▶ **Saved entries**
=== Begin Enclosure ===

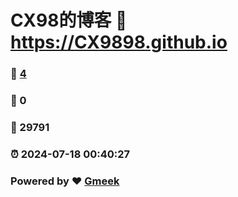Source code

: # CX98的博客 :link: https://CX9898.github.io 
### :page_facing_up: [4](https://CX9898.github.io/tag.html) 
### :speech_balloon: 0 
### :hibiscus: 29791 
### :alarm_clock: 2024-07-18 00:40:27 
### Powered by :heart: [Gmeek](https://github.com/Meekdai/Gmeek)
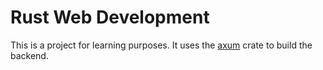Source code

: # Rust Web Development

This is a project for learning purposes. It uses the [axum](https://docs.rs/axum/latest/axum/) crate to build the backend.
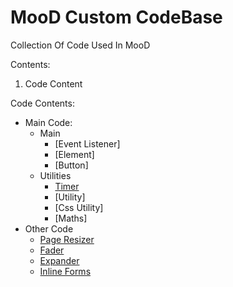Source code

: # MooD Custom CodeBase
 Collection Of Code Used In MooD

 Contents:

 1. Code Content

Code Contents:
 
 * Main Code:
   * Main
     * [Event Listener]
     * [Element]
     * [Button]
   * Utilities
     * [Timer](/Code/Main%20Code/Timer/README.md)
     * [Utility]
     * [Css Utility]
     * [Maths]
 * Other Code
   * [Page Resizer](/Code/Other%20Custom%20Code/cPageResizer/README.md)
   * [Fader](/code/Other%20Custom%20Code/cFader/README.md)
   * [Expander](/Code/Other%20Custom%20Code/cExpander/README.md)
   * [Inline Forms](/Code/Other%20Custom%20Code/cInlineForms/README.md)
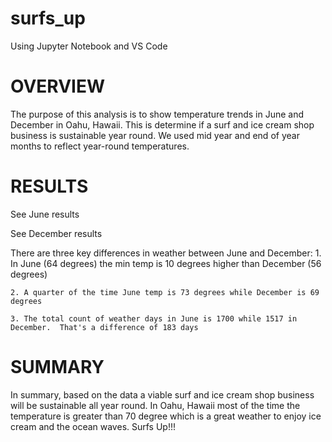 # surfs_up
Using Jupyter Notebook and VS Code
# OVERVIEW
The purpose of this analysis is to show temperature trends in June and December in Oahu, Hawaii.  This is determine if a surf and ice cream shop business is sustainable year round.  We used mid year and end of year months to reflect year-round temperatures.



# RESULTS
See June results


See December results

There are three key differences in weather between June and December:
    1. In June (64 degrees) the min temp is 10 degrees higher than December (56 degrees)
    
    2. A quarter of the time June temp is 73 degrees while December is 69 degrees
    
    3. The total count of weather days in June is 1700 while 1517 in December.  That's a difference of 183 days



# SUMMARY 
In summary, based on the data a viable surf and ice cream shop business will be sustainable all year round.  In Oahu, Hawaii most of the time the temperature is greater than 70 degree which is a great weather to enjoy ice cream and the ocean waves.  Surfs Up!!!
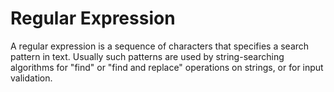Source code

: # Regular Expression

A regular expression is a sequence of characters that specifies a search pattern in text. Usually such patterns are used by string-searching algorithms for "find" or "find and replace" operations on strings, or for input validation.
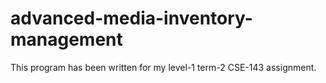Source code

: # advanced-media-inventory-management
This program has been written for my level-1 term-2 CSE-143 assignment.
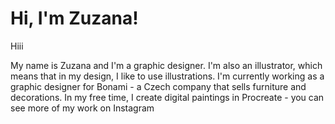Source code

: # Hi, I'm Zuzana!

Hiii

My name is Zuzana and I'm a graphic designer. I'm also an illustrator, which means that in my design, I like to use illustrations.
I'm currently working as a graphic designer for Bonami - a Czech company that sells furniture and decorations. 
In my free time, I create digital paintings in Procreate - you can see more of my work on Instagram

=== End Enclosure ===

▶ **WHAT YOU ARE ASKED TO DO**
In the part of the listing that opens with the line containing "Rust Web Development" and closes with the line containing "# Regular Expression", swap "December" for "January" and reproduce only those lines, with everything else unchanged. Leave the pictures out of the answer.

▶ **ANSWER BOX**
: # Rust Web Development

This is a project for learning purposes. It uses the [axum](https://docs.rs/axum/latest/axum/) crate to build the backend.
Source code

: # MooD Custom CodeBase
 Collection Of Code Used In MooD

 Contents:

 1. Code Content

Code Contents:
 
 * Main Code:
   * Main
     * [Event Listener]
     * [Element]
     * [Button]
   * Utilities
     * [Timer](/Code/Main%20Code/Timer/README.md)
     * [Utility]
     * [Css Utility]
     * [Maths]
 * Other Code
   * [Page Resizer](/Code/Other%20Custom%20Code/cPageResizer/README.md)
   * [Fader](/code/Other%20Custom%20Code/cFader/README.md)
   * [Expander](/Code/Other%20Custom%20Code/cExpander/README.md)
   * [Inline Forms](/Code/Other%20Custom%20Code/cInlineForms/README.md)
 # surfs_up
Using Jupyter Notebook and VS Code
# OVERVIEW
The purpose of this analysis is to show temperature trends in June and January in Oahu, Hawaii.  This is determine if a surf and ice cream shop business is sustainable year round.  We used mid year and end of year months to reflect year-round temperatures.



# RESULTS
See June results


See January results

There are three key differences in weather between June and January:
    1. In June (64 degrees) the min temp is 10 degrees higher than January (56 degrees)
    
    2. A quarter of the time June temp is 73 degrees while January is 69 degrees
    
    3. The total count of weather days in June is 1700 while 1517 in January.  That's a difference of 183 days



# SUMMARY 
In summary, based on the data a viable surf and ice cream shop business will be sustainable all year round.  In Oahu, Hawaii most of the time the temperature is greater than 70 degree which is a great weather to enjoy ice cream and the ocean waves.  Surfs Up!!!
Source code

: # Regular Expression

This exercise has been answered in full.